━━ DATA FOR THIS EXERCISE ━━

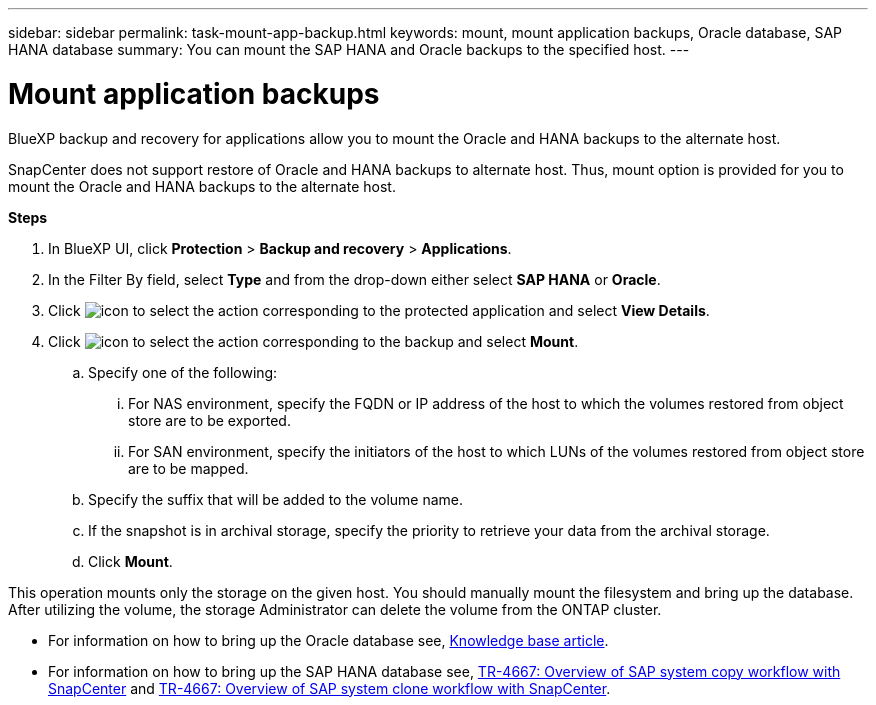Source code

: ---
sidebar: sidebar
permalink: task-mount-app-backup.html
keywords: mount, mount application backups, Oracle database, SAP HANA database
summary: You can mount the SAP HANA and Oracle backups to the specified host.
---

= Mount application backups
:hardbreaks:
:nofooter:
:icons: font
:linkattrs:
:imagesdir: ./media/

[.lead]

BlueXP backup and recovery for applications allow you to mount the Oracle and HANA backups to the alternate host. 

SnapCenter does not support restore of Oracle and HANA backups to alternate host. Thus, mount option is provided for you to mount the Oracle and HANA backups to the alternate host.

*Steps*

. In BlueXP UI, click *Protection* > *Backup and recovery* > *Applications*.
. In the Filter By field, select *Type* and from the drop-down either select *SAP HANA* or *Oracle*.
. Click image:icon-action.png[icon to select the action] corresponding to the protected application and select *View Details*.
. Click image:icon-action.png[icon to select the action] corresponding to the backup and select *Mount*.
.. Specify one of the following:
... For NAS environment, specify the FQDN or IP address of the host to which the volumes restored from object store are to be exported.
... For SAN environment, specify the initiators of the host to which LUNs of the volumes restored from object store are to be mapped.
.. Specify the suffix that will be added to the volume name.
.. If the snapshot is in archival storage, specify the priority to retrieve your data from the archival storage.
.. Click *Mount*.

This operation mounts only the storage on the given host. You should manually mount the filesystem and bring up the database. After utilizing the volume, the storage Administrator can delete the volume from the ONTAP cluster.

* For information on how to bring up the Oracle database see, https://kb.netapp.com/Advice_and_Troubleshooting/Cloud_Services/Cloud_Manager/How_to_bring_up_Oracle_Database_in_another_NFS_host_after_mounting_storage_from_backup_in_Cloud_Backup_for_Applications[Knowledge base article].
* For information on how to bring up the SAP HANA database see, https://docs.netapp.com/us-en/netapp-solutions-sap/lifecycle/sc-copy-clone-overview-of-sap-system-copy-workflow-with-snapcenter.html[TR-4667: Overview of SAP system copy workflow with SnapCenter^] and https://docs.netapp.com/us-en/netapp-solutions-sap/lifecycle/sc-copy-clone-overview-of-sap-system-clone-workflow-with-snapcenter.html[TR-4667: Overview of SAP system clone workflow with SnapCenter^].
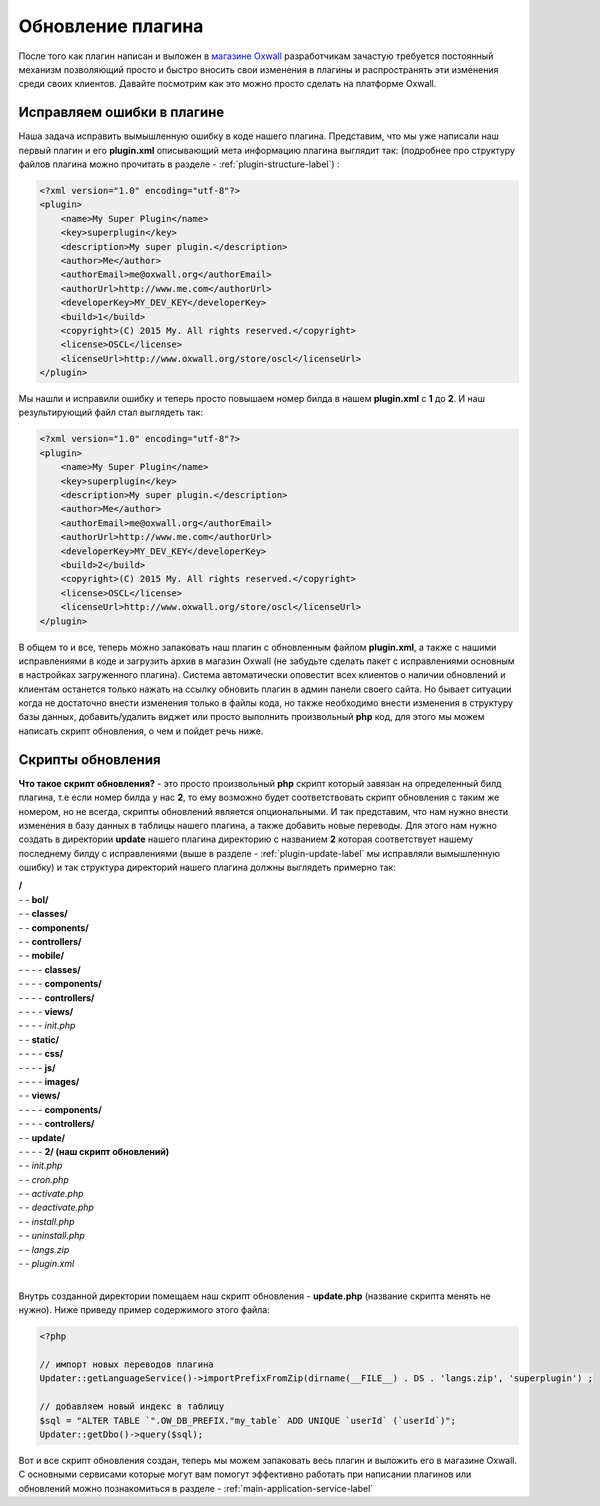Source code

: .. _plugin-update-label:

Обновление  плагина
====================

После того как плагин написан и выложен в `магазине Oxwall <http://www.oxwall.org/store>`_ разработчикам зачастую требуется постоянный механизм позволяющий просто и
быстро вносить свои изменения в плагины и распространять эти изменения среди своих клиентов. Давайте посмотрим как это можно просто сделать на платформе Oxwall.

Исправляем ошибки в плагине
---------------------------

Наша задача исправить вымышленную ошибку в коде нашего плагина. Представим, что мы уже написали наш первый плагин и его **plugin.xml**
описывающий мета информацию плагина выглядит так: (подробнее про структуру файлов плагина можно прочитать в разделе - :ref:`plugin-structure-label`) :

.. code-block:: xml

    <?xml version="1.0" encoding="utf-8"?>
    <plugin>
        <name>My Super Plugin</name>
        <key>superplugin</key>
        <description>My super plugin.</description>
        <author>Me</author>
        <authorEmail>me@oxwall.org</authorEmail>
        <authorUrl>http://www.me.com</authorUrl>
        <developerKey>MY_DEV_KEY</developerKey>
        <build>1</build>
        <copyright>(C) 2015 My. All rights reserved.</copyright>
        <license>OSCL</license>
        <licenseUrl>http://www.oxwall.org/store/oscl</licenseUrl>
    </plugin>

Мы нашли и исправили ошибку и теперь просто повышаем номер билда в нашем **plugin.xml** c **1** до **2**. И наш результирующий файл стал выглядеть так:

.. code-block:: xml

    <?xml version="1.0" encoding="utf-8"?>
    <plugin>
        <name>My Super Plugin</name>
        <key>superplugin</key>
        <description>My super plugin.</description>
        <author>Me</author>
        <authorEmail>me@oxwall.org</authorEmail>
        <authorUrl>http://www.me.com</authorUrl>
        <developerKey>MY_DEV_KEY</developerKey>
        <build>2</build>
        <copyright>(C) 2015 My. All rights reserved.</copyright>
        <license>OSCL</license>
        <licenseUrl>http://www.oxwall.org/store/oscl</licenseUrl>
    </plugin>

В общем то и все, теперь можно запаковать наш плагин с обновленным файлом **plugin.xml**, а также с нашими исправлениями в коде и загрузить архив в магазин Oxwall
(не забудьте сделать пакет с исправлениями основным в настройках загруженного плагина). Система автоматически оповестит всех клиентов о наличии обновлений и
клиентам останется только нажать на ссылку обновить плагин в админ панели своего сайта. Но бывает ситуации когда не достаточно внести изменения только в файлы кода,
но также необходимо внести изменения в структуру базы данных, добавить/удалить виджет или просто выполнить произвольный **php** код, для этого мы можем написать скрипт обновления,
о чем и пойдет речь ниже.

Скрипты обновления
------------------

**Что такое скрипт обновления?** - это просто произвольный **php** скрипт который завязан на определенный билд плагина,
т.е если номер билда у нас **2**, то ему возможно будет соответствовать скрипт обновления с таким же номером, но не всегда, скрипты обновлений является опциональными.
И так представим, что нам нужно внести изменения в базу данных в таблицы нашего плагина, а также добавить новые переводы.
Для этого нам нужно создать в директории **update** нашего плагина директорию с названием **2** которая соответствует
нашему последнему билду с исправлениями (выше в разделе - :ref:`plugin-update-label` мы исправляли вымышленную ошибку) и так структура директорий нашего плагина должны выглядеть примерно так:

| **/**
| - - **bol/**
| - - **classes/**
| - - **components/**
| - - **controllers/**
| - - **mobile/**
| - - - - **classes/**
| - - - - **components/**
| - - - - **controllers/**
| - - - - **views/**
| - - - - *init.php*
| - - **static/**
| - - - - **css/**
| - - - - **js/**
| - - - - **images/**
| - - **views/**
| - - - - **components/**
| - - - - **controllers/**
| - - **update/**
| - - - - **2/ (наш скрипт обновлений)**
| - - *init.php*
| - - *cron.php*
| - - *activate.php*
| - - *deactivate.php*
| - - *install.php*
| - - *uninstall.php*
| - - *langs.zip*
| - - *plugin.xml*
|

Внутрь созданной директории помещаем наш скрипт обновления - **update.php** (название скрипта менять не нужно). Ниже приведу пример содержимого этого файла:

.. code-block:: php

    <?php

    // импорт новых переводов плагина
    Updater::getLanguageService()->importPrefixFromZip(dirname(__FILE__) . DS . 'langs.zip', 'superplugin') ;

    // добавляем новый индекс в таблицу
    $sql = "ALTER TABLE `".OW_DB_PREFIX."my_table` ADD UNIQUE `userId` (`userId`)";
    Updater::getDbo()->query($sql);

Вот и все скрипт обновления создан, теперь мы можем запаковать весь плагин и выложить его в магазине Oxwall.
С основными сервисами которые могут вам помогут эффективно работать при написании плагинов или обновлений можно познакомиться в разделе - :ref:`main-application-service-label`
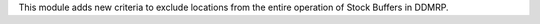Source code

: This module adds new criteria to exclude locations from the entire operation of Stock Buffers in DDMRP.
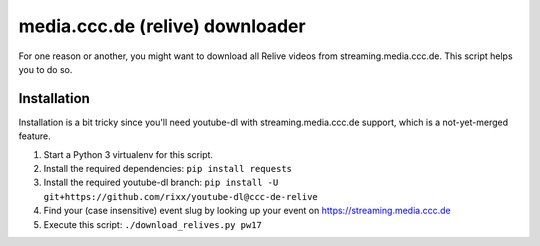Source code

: media.ccc.de (relive) downloader
--------------------------------

For one reason or another, you might want to download all Relive videos from
streaming.media.ccc.de. This script helps you to do so.

Installation
============

Installation is a bit tricky since you'll need youtube-dl with streaming.media.ccc.de
support, which is a not-yet-merged feature.

1. Start a Python 3 virtualenv for this script.
2. Install the required dependencies: ``pip install requests``
3. Install the required youtube-dl branch: ``pip install -U git+https://github.com/rixx/youtube-dl@ccc-de-relive``
4. Find your (case insensitive) event slug by looking up your event on https://streaming.media.ccc.de
5. Execute this script: ``./download_relives.py pw17``
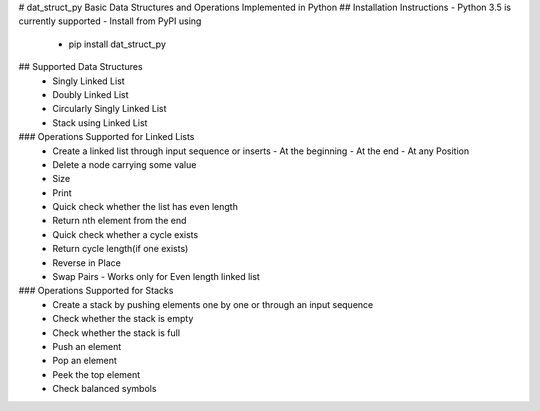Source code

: # dat_struct_py
Basic Data Structures and Operations Implemented in Python
## Installation Instructions
- Python 3.5 is currently supported
- Install from PyPI using
   - pip install dat_struct_py

## Supported Data Structures
 - Singly Linked List
 - Doubly Linked List
 - Circularly Singly Linked List  
 - Stack using Linked List

### Operations Supported for Linked Lists
  - Create a linked list through input sequence or inserts
    - At the beginning
    - At the end
    - At any Position
  - Delete a node carrying some value
  - Size
  - Print
  - Quick check whether the list has even length
  - Return nth element from the end
  - Quick check whether a cycle exists
  - Return cycle length(if one exists)
  - Reverse in Place
  - Swap Pairs - Works only for Even length linked list

### Operations Supported for Stacks
  - Create a stack by pushing elements one by one or through an input sequence
  - Check whether the stack is empty
  - Check whether the stack is full
  - Push an element
  - Pop an element
  - Peek the top element
  - Check balanced symbols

━━━

WORK TASK — The expected output is every line of the records in which the string "label" appears.

SOLUTION TO THE EXERCISE —
: .. _plugin-update-label:
описывающий мета информацию плагина выглядит так: (подробнее про структуру файлов плагина можно прочитать в разделе - :ref:`plugin-structure-label`) :
нашему последнему билду с исправлениями (выше в разделе - :ref:`plugin-update-label` мы исправляли вымышленную ошибку) и так структура директорий нашего плагина должны выглядеть примерно так:
С основными сервисами которые могут вам помогут эффективно работать при написании плагинов или обновлений можно познакомиться в разделе - :ref:`main-application-service-label`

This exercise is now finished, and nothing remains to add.